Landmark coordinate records
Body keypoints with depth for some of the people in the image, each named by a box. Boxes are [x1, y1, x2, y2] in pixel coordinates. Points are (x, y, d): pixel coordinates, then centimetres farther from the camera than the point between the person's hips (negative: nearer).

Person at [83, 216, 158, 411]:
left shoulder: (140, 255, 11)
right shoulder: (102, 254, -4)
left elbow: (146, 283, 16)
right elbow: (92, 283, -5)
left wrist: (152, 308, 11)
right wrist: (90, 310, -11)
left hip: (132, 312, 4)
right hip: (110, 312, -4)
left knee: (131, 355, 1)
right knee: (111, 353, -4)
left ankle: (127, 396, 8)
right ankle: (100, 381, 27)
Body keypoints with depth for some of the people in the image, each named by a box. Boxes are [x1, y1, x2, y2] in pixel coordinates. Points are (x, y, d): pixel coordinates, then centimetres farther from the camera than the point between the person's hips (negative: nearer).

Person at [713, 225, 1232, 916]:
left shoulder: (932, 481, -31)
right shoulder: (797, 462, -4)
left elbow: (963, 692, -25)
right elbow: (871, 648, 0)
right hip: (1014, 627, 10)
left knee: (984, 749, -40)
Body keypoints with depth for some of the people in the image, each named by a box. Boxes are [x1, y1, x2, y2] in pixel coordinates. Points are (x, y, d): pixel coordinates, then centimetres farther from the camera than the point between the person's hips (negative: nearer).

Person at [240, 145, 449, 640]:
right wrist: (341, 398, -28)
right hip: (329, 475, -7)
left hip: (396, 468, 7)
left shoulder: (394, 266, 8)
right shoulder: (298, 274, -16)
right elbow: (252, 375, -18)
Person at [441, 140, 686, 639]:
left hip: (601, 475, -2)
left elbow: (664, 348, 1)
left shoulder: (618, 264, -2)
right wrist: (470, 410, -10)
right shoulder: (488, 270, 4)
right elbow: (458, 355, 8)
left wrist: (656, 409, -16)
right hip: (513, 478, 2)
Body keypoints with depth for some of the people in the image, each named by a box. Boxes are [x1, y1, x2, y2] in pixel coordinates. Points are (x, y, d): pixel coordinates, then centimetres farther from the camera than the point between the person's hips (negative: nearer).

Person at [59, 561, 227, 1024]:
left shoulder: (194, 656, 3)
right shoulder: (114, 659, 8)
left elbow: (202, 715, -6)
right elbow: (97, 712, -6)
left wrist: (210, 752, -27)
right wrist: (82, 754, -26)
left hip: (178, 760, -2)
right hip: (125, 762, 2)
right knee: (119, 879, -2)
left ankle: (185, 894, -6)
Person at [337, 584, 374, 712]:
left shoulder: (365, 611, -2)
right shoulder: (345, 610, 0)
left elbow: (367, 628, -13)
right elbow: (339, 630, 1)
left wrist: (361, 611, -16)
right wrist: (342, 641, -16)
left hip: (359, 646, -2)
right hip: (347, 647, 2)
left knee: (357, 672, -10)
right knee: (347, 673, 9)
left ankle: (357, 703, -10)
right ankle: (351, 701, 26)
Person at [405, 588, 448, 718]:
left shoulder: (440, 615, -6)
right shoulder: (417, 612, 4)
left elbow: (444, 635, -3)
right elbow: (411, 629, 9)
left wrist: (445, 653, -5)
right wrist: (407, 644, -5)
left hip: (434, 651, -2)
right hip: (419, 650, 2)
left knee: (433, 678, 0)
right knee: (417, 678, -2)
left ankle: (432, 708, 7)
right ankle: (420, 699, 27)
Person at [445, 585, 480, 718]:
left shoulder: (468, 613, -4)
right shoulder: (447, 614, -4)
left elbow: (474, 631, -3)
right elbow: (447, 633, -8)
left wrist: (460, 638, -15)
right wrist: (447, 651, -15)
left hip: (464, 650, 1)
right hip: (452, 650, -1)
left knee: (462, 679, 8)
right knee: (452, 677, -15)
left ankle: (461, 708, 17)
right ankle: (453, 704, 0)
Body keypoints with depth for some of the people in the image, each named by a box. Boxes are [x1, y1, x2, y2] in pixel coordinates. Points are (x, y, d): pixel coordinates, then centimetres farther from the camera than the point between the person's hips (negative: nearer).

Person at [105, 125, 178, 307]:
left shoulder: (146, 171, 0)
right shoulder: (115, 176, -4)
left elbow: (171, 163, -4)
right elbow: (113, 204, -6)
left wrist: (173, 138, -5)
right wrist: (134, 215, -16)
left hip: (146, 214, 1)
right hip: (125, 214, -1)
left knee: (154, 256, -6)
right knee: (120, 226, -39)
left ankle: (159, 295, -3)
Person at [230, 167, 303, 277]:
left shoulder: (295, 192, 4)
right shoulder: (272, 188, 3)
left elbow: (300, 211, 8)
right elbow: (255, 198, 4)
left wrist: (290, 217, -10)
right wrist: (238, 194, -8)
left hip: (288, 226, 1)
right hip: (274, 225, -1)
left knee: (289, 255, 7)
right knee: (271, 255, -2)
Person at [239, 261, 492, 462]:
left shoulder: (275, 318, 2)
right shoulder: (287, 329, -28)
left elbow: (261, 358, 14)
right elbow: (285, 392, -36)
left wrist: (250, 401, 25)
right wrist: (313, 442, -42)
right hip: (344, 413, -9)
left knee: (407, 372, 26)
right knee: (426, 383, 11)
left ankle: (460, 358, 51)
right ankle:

**Exercise:** Rewrite all of the records above, changing every "centimetres" to "centimeters" and leaving everything else untouched.

**Task result:**
Body keypoints with depth for some of the people in the image, each named by a box. Boxes are [x1, y1, x2, y2] in pixel coordinates. Points are (x, y, d): pixel coordinates, then centimeters farther from the camera than the point between the person's hips (negative: nearer).

Person at [83, 216, 158, 411]:
left shoulder: (140, 255, 11)
right shoulder: (102, 254, -4)
left elbow: (146, 283, 16)
right elbow: (92, 283, -5)
left wrist: (152, 308, 11)
right wrist: (90, 310, -11)
left hip: (132, 312, 4)
right hip: (110, 312, -4)
left knee: (131, 355, 1)
right knee: (111, 353, -4)
left ankle: (127, 396, 8)
right ankle: (100, 381, 27)
Body keypoints with depth for some of the people in the image, each named by a box. Boxes are [x1, y1, x2, y2] in pixel coordinates. Points are (x, y, d): pixel coordinates, then centimeters farther from the camera than the point between the person's hips (negative: nearer).

Person at [713, 225, 1232, 916]:
left shoulder: (932, 481, -31)
right shoulder: (797, 462, -4)
left elbow: (963, 692, -25)
right elbow: (871, 648, 0)
right hip: (1014, 627, 10)
left knee: (984, 749, -40)
Body keypoints with depth for some of the people in the image, each named by a box. Boxes are [x1, y1, x2, y2] in pixel coordinates. Points are (x, y, d): pixel coordinates, then centimeters farther from the camera than the point between the person's hips (negative: nearer).

Person at [240, 145, 449, 640]:
right wrist: (341, 398, -28)
right hip: (329, 475, -7)
left hip: (396, 468, 7)
left shoulder: (394, 266, 8)
right shoulder: (298, 274, -16)
right elbow: (252, 375, -18)
Person at [441, 140, 686, 639]:
left hip: (601, 475, -2)
left elbow: (664, 348, 1)
left shoulder: (618, 264, -2)
right wrist: (470, 410, -10)
right shoulder: (488, 270, 4)
right elbow: (458, 355, 8)
left wrist: (656, 409, -16)
right hip: (513, 478, 2)
Body keypoints with depth for some of the people in the image, each named by a box. Boxes are [x1, y1, x2, y2] in pixel coordinates. Points are (x, y, d): pixel coordinates, then centimeters farther from the camera than the point between the person's hips (negative: nearer).

Person at [59, 561, 227, 1024]:
left shoulder: (194, 656, 3)
right shoulder: (114, 659, 8)
left elbow: (202, 715, -6)
right elbow: (97, 712, -6)
left wrist: (210, 752, -27)
right wrist: (82, 754, -26)
left hip: (178, 760, -2)
right hip: (125, 762, 2)
right knee: (119, 879, -2)
left ankle: (185, 894, -6)
Person at [337, 584, 374, 712]:
left shoulder: (365, 611, -2)
right shoulder: (345, 610, 0)
left elbow: (367, 628, -13)
right elbow: (339, 630, 1)
left wrist: (361, 611, -16)
right wrist: (342, 641, -16)
left hip: (359, 646, -2)
right hip: (347, 647, 2)
left knee: (357, 672, -10)
right knee: (347, 673, 9)
left ankle: (357, 703, -10)
right ankle: (351, 701, 26)
Person at [405, 588, 448, 718]:
left shoulder: (440, 615, -6)
right shoulder: (417, 612, 4)
left elbow: (444, 635, -3)
right elbow: (411, 629, 9)
left wrist: (445, 653, -5)
right wrist: (407, 644, -5)
left hip: (434, 651, -2)
right hip: (419, 650, 2)
left knee: (433, 678, 0)
right knee: (417, 678, -2)
left ankle: (432, 708, 7)
right ankle: (420, 699, 27)
Person at [445, 585, 480, 718]:
left shoulder: (468, 613, -4)
right shoulder: (447, 614, -4)
left elbow: (474, 631, -3)
right elbow: (447, 633, -8)
left wrist: (460, 638, -15)
right wrist: (447, 651, -15)
left hip: (464, 650, 1)
right hip: (452, 650, -1)
left knee: (462, 679, 8)
right knee: (452, 677, -15)
left ankle: (461, 708, 17)
right ankle: (453, 704, 0)
Body keypoints with depth for some of the people in the image, each named by a box. Boxes are [x1, y1, x2, y2] in pixel coordinates. Points are (x, y, d): pixel coordinates, then centimeters farther from the camera than the point between the person's hips (negative: nearer).

Person at [105, 125, 178, 307]:
left shoulder: (146, 171, 0)
right shoulder: (115, 176, -4)
left elbow: (171, 163, -4)
right elbow: (113, 204, -6)
left wrist: (173, 138, -5)
right wrist: (134, 215, -16)
left hip: (146, 214, 1)
right hip: (125, 214, -1)
left knee: (154, 256, -6)
right knee: (120, 226, -39)
left ankle: (159, 295, -3)
Person at [230, 167, 303, 277]:
left shoulder: (295, 192, 4)
right shoulder: (272, 188, 3)
left elbow: (300, 211, 8)
right elbow: (255, 198, 4)
left wrist: (290, 217, -10)
right wrist: (238, 194, -8)
left hip: (288, 226, 1)
right hip: (274, 225, -1)
left knee: (289, 255, 7)
right knee: (271, 255, -2)
Person at [239, 261, 492, 462]:
left shoulder: (275, 318, 2)
right shoulder: (287, 329, -28)
left elbow: (261, 358, 14)
right elbow: (285, 392, -36)
left wrist: (250, 401, 25)
right wrist: (313, 442, -42)
right hip: (344, 413, -9)
left knee: (407, 372, 26)
right knee: (426, 383, 11)
left ankle: (460, 358, 51)
right ankle:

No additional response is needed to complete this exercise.